While it pales in comparison, it is a similar masking that silenced an entire generation of Aboriginal Peoples. Continually marginalized in the very country they nurtured, their steady assimilation resulted in a loss of lifestyle and identity for generations to come, and for generations that could have been, for people like me.
My Cree native ancestor, Sarah Drinkwater, married an Anglo-Saxon, and was forced to give up my family’s native heritage through complete assimilation to satisfy Canadian societal standards at the time. Living in a society that was unfavourable towards Indigenous Canadians, my family lost their true ancestral identity. I have always been proud to be Cree and as I matured, I have diligently begun to reach out in pursuit of my lost heritage, which has fostered insight and awakened an awareness of the person I am intrinsically connected to.
Whether we are connected personally to the Indigenous community or not, learning about the gross injustice done towards this marginalized population is an ethical dilemma that has not gone unnoticed within high school education. Being of Cree heritage, I personally feel that the colonial intrusion that occurred in Canada has changed my life, as well as my mindset for what is proper and what is immoral.
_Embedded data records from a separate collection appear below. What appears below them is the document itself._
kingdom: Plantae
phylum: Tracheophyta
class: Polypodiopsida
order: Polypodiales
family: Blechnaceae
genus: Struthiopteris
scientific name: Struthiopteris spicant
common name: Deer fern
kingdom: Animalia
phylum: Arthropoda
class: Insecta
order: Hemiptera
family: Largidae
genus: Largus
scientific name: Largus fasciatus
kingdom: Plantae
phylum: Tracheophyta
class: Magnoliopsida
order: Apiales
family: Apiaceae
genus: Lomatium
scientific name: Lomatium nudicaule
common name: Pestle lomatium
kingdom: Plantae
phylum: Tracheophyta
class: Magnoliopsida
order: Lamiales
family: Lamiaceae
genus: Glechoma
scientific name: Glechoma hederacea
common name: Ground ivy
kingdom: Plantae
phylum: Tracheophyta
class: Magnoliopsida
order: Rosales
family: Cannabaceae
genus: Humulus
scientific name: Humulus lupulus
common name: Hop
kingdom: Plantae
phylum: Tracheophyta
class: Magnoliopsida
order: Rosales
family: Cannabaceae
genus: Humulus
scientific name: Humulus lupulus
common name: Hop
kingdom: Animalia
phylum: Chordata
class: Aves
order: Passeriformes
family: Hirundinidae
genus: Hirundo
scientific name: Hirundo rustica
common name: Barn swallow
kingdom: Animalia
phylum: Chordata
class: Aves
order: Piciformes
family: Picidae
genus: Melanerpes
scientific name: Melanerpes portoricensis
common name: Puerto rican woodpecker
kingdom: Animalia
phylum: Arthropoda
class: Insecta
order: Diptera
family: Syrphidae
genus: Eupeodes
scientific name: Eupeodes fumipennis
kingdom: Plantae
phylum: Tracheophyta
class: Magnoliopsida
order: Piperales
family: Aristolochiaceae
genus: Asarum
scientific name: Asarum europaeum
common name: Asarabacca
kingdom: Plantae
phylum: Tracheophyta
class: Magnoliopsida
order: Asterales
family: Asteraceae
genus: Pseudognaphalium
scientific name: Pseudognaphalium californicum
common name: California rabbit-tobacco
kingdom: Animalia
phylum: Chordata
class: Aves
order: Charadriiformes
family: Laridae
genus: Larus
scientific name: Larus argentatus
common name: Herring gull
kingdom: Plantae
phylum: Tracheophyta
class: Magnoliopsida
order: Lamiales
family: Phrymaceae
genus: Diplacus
It painted a sombre picture of being persecuted in a society that capitalized on their livelihoods for its own advantage. Canadian society continues to consume resources it does not own, revealing a facet of mankind that has created a stronghold over the Indigenous population and grips their cultural freedoms and expressions by its talons. It conveys a dark message of cultural disrespect, political ambition, law, and greed, which precludes the ability to pursue equality and find success in a nation that not only steals their resources, prohibiting the prosperity of Indigenous communities but likewise steals their spirit. This mental image serves as a testament to the belief that Indigenous interests are placed in the hands of those who wish to exploit Indigenous traditions and livelihoods for profit, impacting their identity, culture, as well as spiritual well-being.
The older I get, the more I can feel my ancestry slipping from me. I wear my non-status identity with uncertainty. Is my lineage enough or would my ancestors scoff? My heritage has never been a source of embarrassment, shame, or weakness. It is an insecurity of mine that people view it as ambiguous or uncertain. That Canada saw it as one that had to be masked, trimmed, undressed, and starved.
Perhaps because of my heritage, I interpret hope in the face of uncertainty. With Indigenous interest becoming a more prominent issue, this is reassurance that societal views towards Indigenous Peoples are positively changing for the well-being of the community that faced such a tragic history.
It is hard to ask for forgiveness for losing touch of a culture that you never knew. Perhaps being unable to fathom living the lifestyle your ancestors had tried so desperately to salvage outlines why this forgiveness is just so important. Maybe it is a start. And while forgiveness cannot right the wrongs of the past, author W.T. Jewkes depicts it perfectly—“It takes hope or faith or dreams of a new spring that will come of this winter for man to bother to throw the stones of renewal over his shoulder.” Using the backdrop of the historic arrogance displayed by Canadian society, it takes a bright horizon of hope to forgive the gloomy past. Destruction is not imminent when we can envision a land of solace, salvation, and quiescent reformation.